Executive Coach | Author
Nuggets from the
Stages of human development
Jennifer speaks about the 5 stages of Human Development. Stage 1 – Magical mind: When we are a young child. Stage 2 – Self-sovereign mind: When we are the king or queen of the kingdom of 1 (teenage years). Stage 3 – Socialized mind: When we take our cues from the people around us. Stage 4 – Self-authoring mind: when we take charge of our narrative. Stage 5 – Self-transforming mind: Seeing every interaction as an opportunity for co-creation and growth
Transitions in mid-life
Jennifer speaks at length about Stage 3 (Socialized mind) and Stage 4 (Self-authored mind) as these two account for ~90% of the adults in the world. She also speaks about the notion of liminality and the connection with transitioning across these two stages. Suffice it to say that this is not easy but this transition requires years of commitment to firmly move from one space to the other.
Humans - an outdated OS
Jennifer speaks about the fundamental disconnect between the human operating system that has evolved over thousands of years and the current world we find ourselves in. She says that in order to survive in the jungles, we had to cut out complexity, make quick decisions and not over-finesse our responses. But that approach is not going to cut it in the world we are in given the number of moving parts. She also speaks about how our home life has evolved over time and that has led to additional complexity in our lives.
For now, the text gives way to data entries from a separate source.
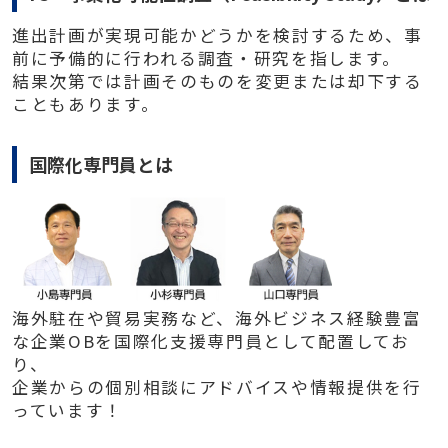
進出計画が実現可能かどうかを検討するため、事
前に予備的に行われる調査・研究を指します。
結果次第では計画そのものを変更または却下する
こともあります。
国際化専門員とは
海外駐在や貿易実務など、海外ビジネス経験豊富
な企業OBを国際化支援専門員として配置してお
り、
企業からの個別相談にアドバイスや情報提供を行
っています！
5 traps that leaders fall into
Jennifer speaks about 5 traps that leaders often find themselves in as a result of the disconnect between the operating systems they have and the way the world works. 1) Our preference for simple stories 2) Perceived rightness 3) Need for agreement 4) Desire for control 5) Shackled by who we are now than who we could be.
Trap1 - Looking for simple stories
Jennifer speaks about how we grow up listening to linear stories that have a beginning, a middle and an end and there is often a very clear chain of causality. She mentions that this leads us to “making sense” of the world through simplistic stories and often that can be really far from the truth. She speaks about how we can recognize this trap and avoid it.
Trap 2 - Feeling right does not mean it is right
Jennifer speaks about the distinction between feeling something is right versus thinking that something is right. She mentions that the feeling of rightness often arrives a few milliseconds before the actual process of cognitive certainty around a problem and this could lead to us forming an opinion first and then back-filling the data to suit the answer we end up feeling right about.
Trap 3 - Desire to agree
Jennifer speaks about the risk of us going for a compromise and ending up in a “one size fits nobody” situation, as Late Prof Clay Christensen would say. She speaks about why it is important for us to think about disagreement as a means to expanding the solution set and getting to a better place in a complex world.
Trap 4 - Controlling instead of influencing
Jennifer speaks about how the desire for control is an essential part of human-ness but unfortunately in complex situations, going after control often leads us on a wild-goose chase of chasing superficial metrics while missing out on the bigger picture. She suggests that we focusing more on direction than outcomes and mentions that outcomes are an emergent property of a complex system and it is hard for us to control them given the number of variables that are outside our purview.
Trap 5 - Shackled by the past
Jennifer speaks about the tendency we all have to over-estimate the evolution we have had till date and underestimate the evolution that is possible from here on in our lives. She says that a 30 year old will think that 20-30 was a period of tumultuous change and 30s is likely to be smoother. The same person 10 years later is likely to say that 30-40 was transformative but 40s would be a cake walk. She speaks about why this might be the case.
Actively listening to your body
Jennifer speaks about how we end up giving a lot of importance to our mind and brains and don’t listen enough to our bodies. She speaks about how bodily signals around hunger, sleep and anxiety can fundamentally determine the choices we make and the quality of judgments. She speaks about an example where judges were known to be more generous after a meal than before one.
Leadership in a post COVID world
Jennifer speaks about the need for a new leadership paradigm in the new normal that we are headed to. She speaks about how leaders need to respond with their whole selves (their body, their mind, their emotions) to the whole selves of other people. She also speaks about the leaders having to proactively think about the physical health, economic health and emotional health of the people that work with them.